Day 336 - Pollination systems are biological markets, where flower visitors choose between flower species on the basis of their quality, such as the sweetness and amount of nectar per flower. Plants in turn compete for pollinators and advertise their product through colorful visual displays and scents. A key challenge in floral advertising is that signals must be not only attractive but also memorable. The more distinct a flower signal, the more likely a pollinator is to remember it, increasing the probability that pollinators will visit more flowers of this species while ignoring competitors. Some plant species even gain an unfair advantage in this competitive market by manipulating the memory of bees with psychoactive drugs, namely caffeine.
Day 337 - Diesel pollution snuffs out floral odors, interfering with honeybees' ability to find and pollinate flowers, new research suggests. Honeybees use both visual and olfactory cues to recognize flowers that produce nectar in return for insect pollination. Not all flowers produce nectar, and bees avoid those that don't by learning to recognize the odors of nectar-bearing flowers. But these floral odors — which consist of reactive chemicals called volatiles — react with other substances in the atmosphere; in the presence of certain pollutants, especially those in diesel fuel, these scents can chemically transform into undetectable forms. So give a hoot, don’t pollute!

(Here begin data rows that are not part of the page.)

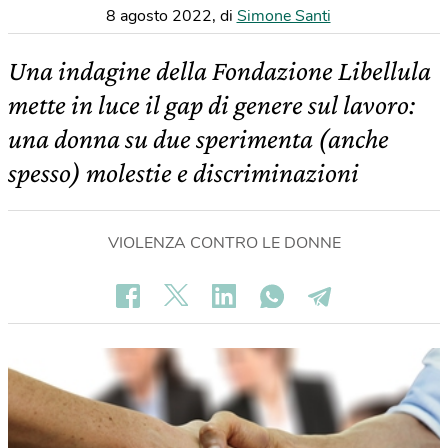
8 agosto 2022
,
di
Simone Santi
Una indagine della Fondazione Libellula
mette in luce il gap di genere sul lavoro:
una donna su due sperimenta (anche
spesso) molestie e discriminazioni
VIOLENZA CONTRO LE DONNE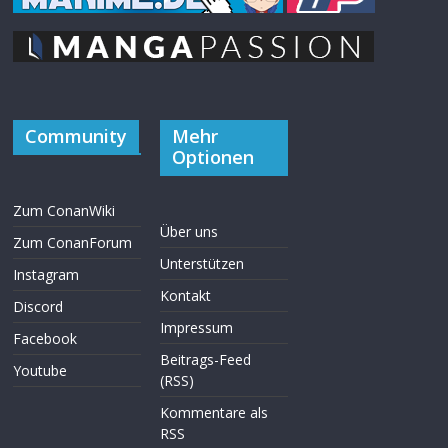
Community
Mehr
Optionen
Zum ConanWiki
Über uns
Zum ConanForum
Unterstützen
Instagram
Kontakt
Discord
Impressum
Facebook
Beitrags-Feed
Youtube
(RSS)
Kommentare als
RSS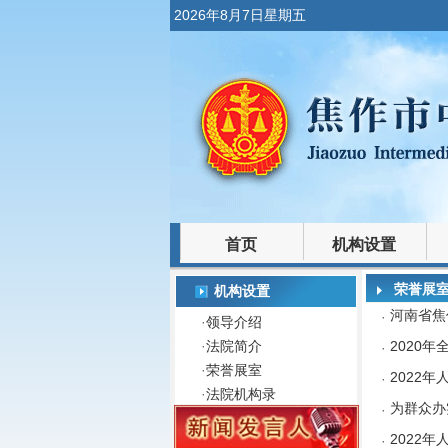
2026年8月7日星期五
首页
机构设置
裁判文书
法律文库
荣誉展
机构设置
河南省焦
·
·
领导介绍
·
法院简介
2020
·
·
荣誉展室
2022
·
·
法院机构录
为群众办
·
2022
·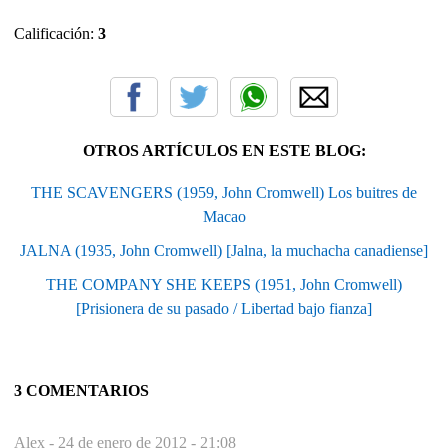
Calificación:
3
OTROS ARTÍCULOS EN ESTE BLOG:
THE SCAVENGERS (1959, John Cromwell) Los buitres de
Macao
JALNA (1935, John Cromwell) [Jalna, la muchacha canadiense]
THE COMPANY SHE KEEPS (1951, John Cromwell)
[Prisionera de su pasado / Libertad bajo fianza]
3 COMENTARIOS
Alex -
24 de enero de 2012 - 21:08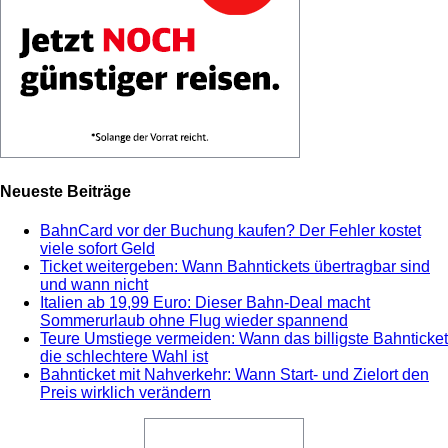
Neueste Beiträge
BahnCard vor der Buchung kaufen? Der Fehler kostet
viele sofort Geld
Ticket weitergeben: Wann Bahntickets übertragbar sind
und wann nicht
Italien ab 19,99 Euro: Dieser Bahn-Deal macht
Sommerurlaub ohne Flug wieder spannend
Teure Umstiege vermeiden: Wann das billigste Bahnticket
die schlechtere Wahl ist
Bahnticket mit Nahverkehr: Wann Start- und Zielort den
Preis wirklich verändern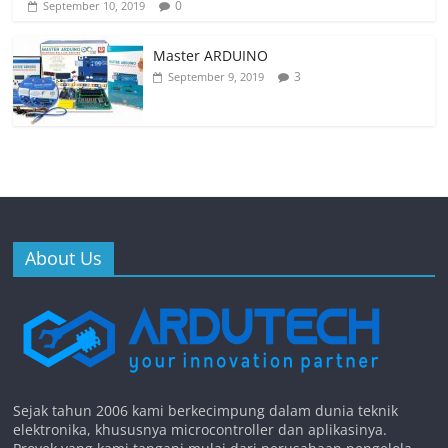
0
September 10, 2019
Master ARDUINO
3
September 9, 2019
About Us
Sejak tahun 2006 kami berkecimpung dalam dunia teknik
elektronika, khususnya microcontroller dan aplikasinya.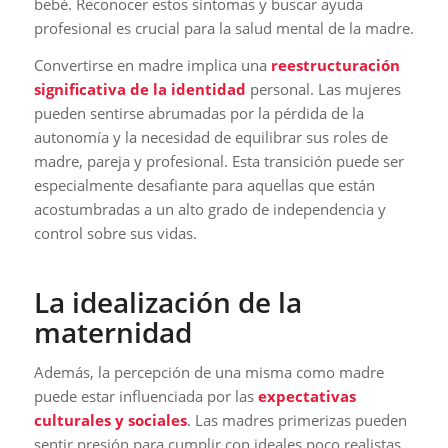
bebé. Reconocer estos síntomas y buscar ayuda
profesional es crucial para la salud mental de la madre.
Convertirse en madre implica una
reestructuración
significativa de la identidad
personal. Las mujeres
pueden sentirse abrumadas por la pérdida de la
autonomía y la necesidad de equilibrar sus roles de
madre, pareja y profesional. Esta transición puede ser
especialmente desafiante para aquellas que están
acostumbradas a un alto grado de independencia y
control sobre sus vidas.
La idealización de la
maternidad
Además, la percepción de una misma como madre
puede estar influenciada por las
expectativas
culturales y sociales
. Las madres primerizas pueden
sentir presión para cumplir con ideales poco realistas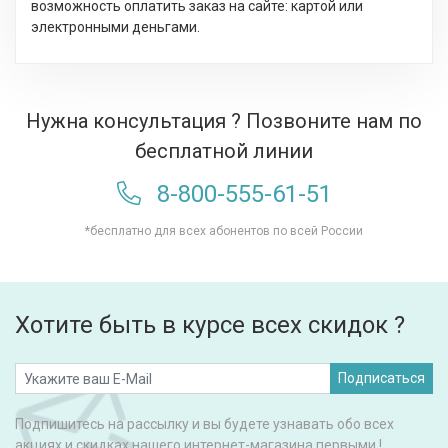
возможность оплатить заказ на сайте: картой или
электронными деньгами.
Нужна консультация ? Позвоните нам по
бесплатной линии
8-800-555-61-51
*бесплатно для всех абонентов по всей России
Хотите быть в курсе всех скидок ?
Подписаться
Подпишитесь на рассылку и вы будете узнавать обо всех
акциях и скидках нашего интернет-магазина первыми !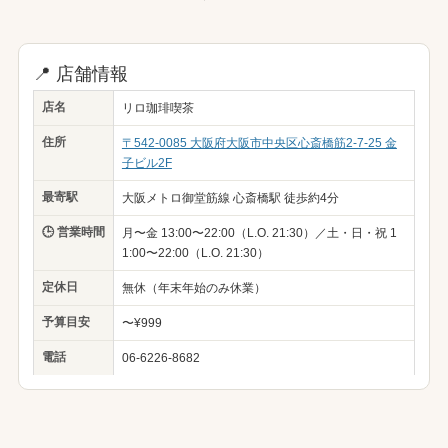
📍 店舗情報
店名
リロ珈琲喫茶
住所
〒542-0085 大阪府大阪市中央区心斎橋筋2-7-25 金
子ビル2F
最寄駅
大阪メトロ御堂筋線 心斎橋駅 徒歩約4分
🕒 営業時間
月〜金 13:00〜22:00（L.O. 21:30）／土・日・祝 1
1:00〜22:00（L.O. 21:30）
定休日
無休（年末年始のみ休業）
予算目安
〜¥999
電話
06-6226-8682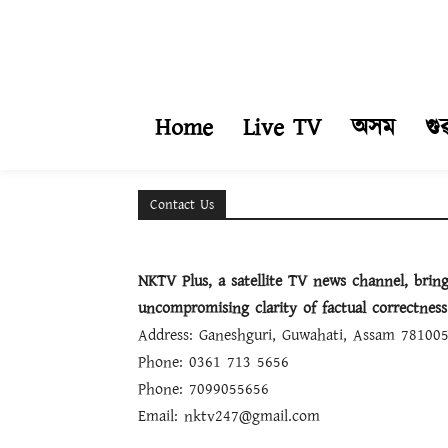
Home
Live TV
অসম
গু
Contact Us
NKTV Plus, a satellite TV news channel, brin
uncompromising clarity of factual correctness
Address: Ganeshguri, Guwahati, Assam 78100
Phone: 0361 713 5656
Phone: 7099055656
Email: nktv247@gmail.com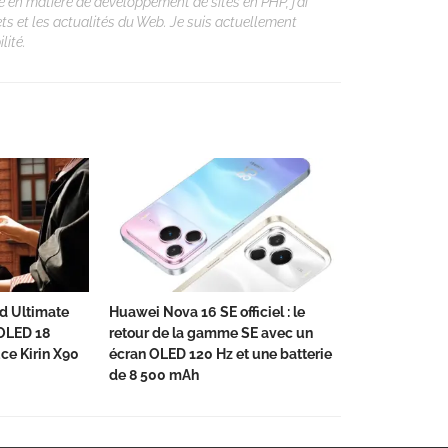
 en matière de développement de sites en PHP, j’ai
ets et les actualités du Web. Je suis actuellement
lité.
d Ultimate
Huawei Nova 16 SE officiel : le
 OLED 18
retour de la gamme SE avec un
ce Kirin X90
écran OLED 120 Hz et une batterie
de 8 500 mAh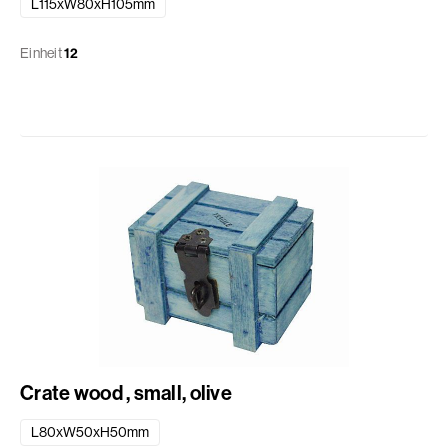
L115xW80xH105mm
Einheit
12
Crate wood , small, olive
L80xW50xH50mm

Day 338 - The rose was adopted as England’s flower emblem during the Civil War (1455-1485). Roses symbolized two warring factions in England. Red roses symbolized the Lancaster faction while white roses symbolized the York faction, this clash became known as the War of the Roses.
Day 339 - It seems that the French were the first people to first deliver roses. As well it was the French explorer Samuel de Champlain who brought the first cultivated roses to North America in the seventeenth century.
Day 340 - The world's oldest living rose bush is thought to be 1000 years old. Today, it continues to bloom on the wall of the Hildesheim Cathedral in Germany. This variety is known as Sunrisa.